Let us continue our learning of generative classification methods. Recall that generative classification method aims to:
- Estimate joint probability $P(Y,X)$, and then use it to calculate $P(Y|X) = \frac{P(Y,X)}{\sum_i P(X|Y_i)P(Y_i)} = \frac{P(X|Y)P(Y)}{\sum_i P(X|Y_i)P(Y_i)}$
- Estimates not only probability of labels but also the features ($P(X|Y)$)
- Once model is fit, can be used to generate data
Last time, we talked about Naive Bayes Classifier, which gives us some basic understandings of Bayes classifier and generative model. Then This time let us talk about LDA and QDA.
1. Linear Discriminant Analysis (LDA)
1.1 Introduction
LDA assumes the class-conditional densities $P(X|Y=k)$ or $f_k(x)$ are Gaussian with a common covariance matrix so that:
$$P(X|Y=k) = f_k(x) = \frac{1}{(2\pi)^{(p/2)}|\Sigma|^{1/2}} e^{\frac{1}{2}(x-\mu_k)^T\Sigma^{-1}(x-\mu_k)}$$
And still $P(Y=k) = \pi_k= \frac{\# \ of \ observations \ in \ class\ k}{\# \ of\ observations}$
1.2 Parameter Estimation
Then we need to estimate the parameters of $f_k(x)$, we still use MLE here.
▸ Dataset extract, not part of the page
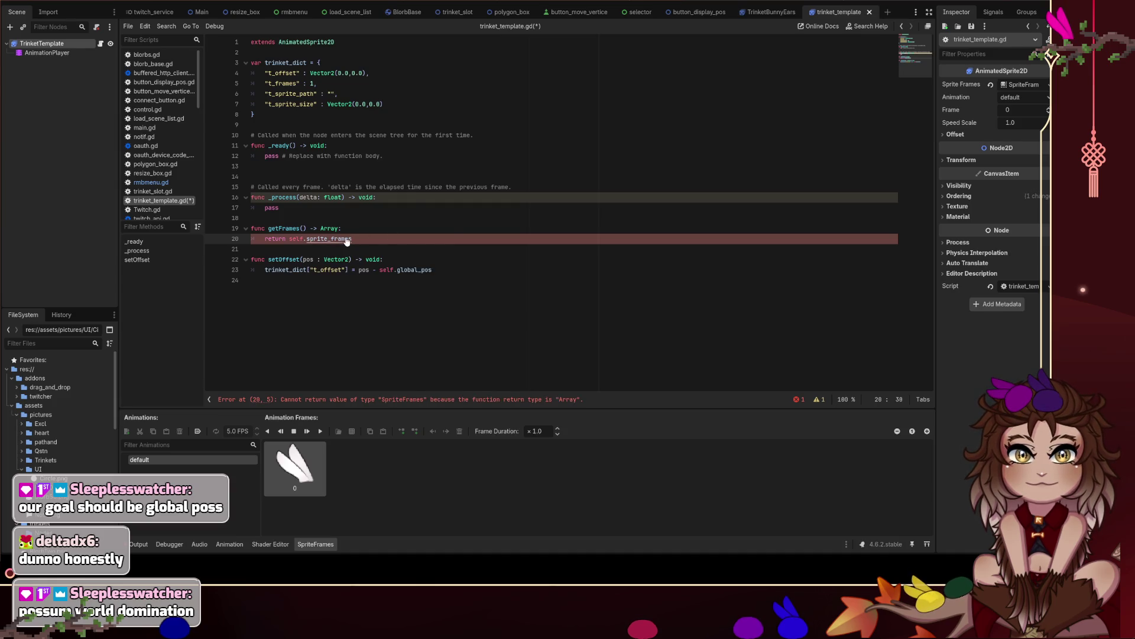
Open the AnimatedSprite2D documentation and scroll through its page.
ctrl+click(348, 240)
I will ignore the mathmatical proof here since it basically is the MLE of multivariate normal distribution. Here is the results:
$$\hat \mu_k = \frac{1}{N_k}\sum_{i;Y=k}x_i$$
$$\hat \Sigma = \frac{1}{N-K}\sum_{k=1}^{K}\sum_{i;Y=k}(x_i-\hat \mu_k)(x_i-\hat \mu_k)^T$$
Here the estimated $\hat \Sigma$ is the unbiased estimation, and $N-K$ is the degree of freedom of this variable (Which we have talked during my inference's review).
1.3 Decision Boundary
After performing the first two steps, we could successfully calcualte $P(Y=k|X= x)$, then we can write the decision function as:
$$f(x) = \arg \max_k P(Y = k| X= x) = \arg \max_k \pi_k f_k(x)$$
so the corresponding decision boundaries are:
$$x: \pi_k f_k(x) = \pi_l f_l(x) \ \ k\neq l$$
then based on our estimation, we could simplify the above equation to: (I ignore the middle steps that contain absorbing everything that does not depend on k into a constant and take a logarithm)
$$log\pi_k - \frac{1}{2}\mu_k^{T}\Sigma^{-1}\mu_k + x^T\Sigma \mu_k=log\pi_l - \frac{1}{2}\mu_l^{T}\Sigma^{-1}\mu_l + x^T\Sigma \mu_l$$
And it is obvious that it is a linear equation in $x$. So LDA as its literal meaning is a linear classification method.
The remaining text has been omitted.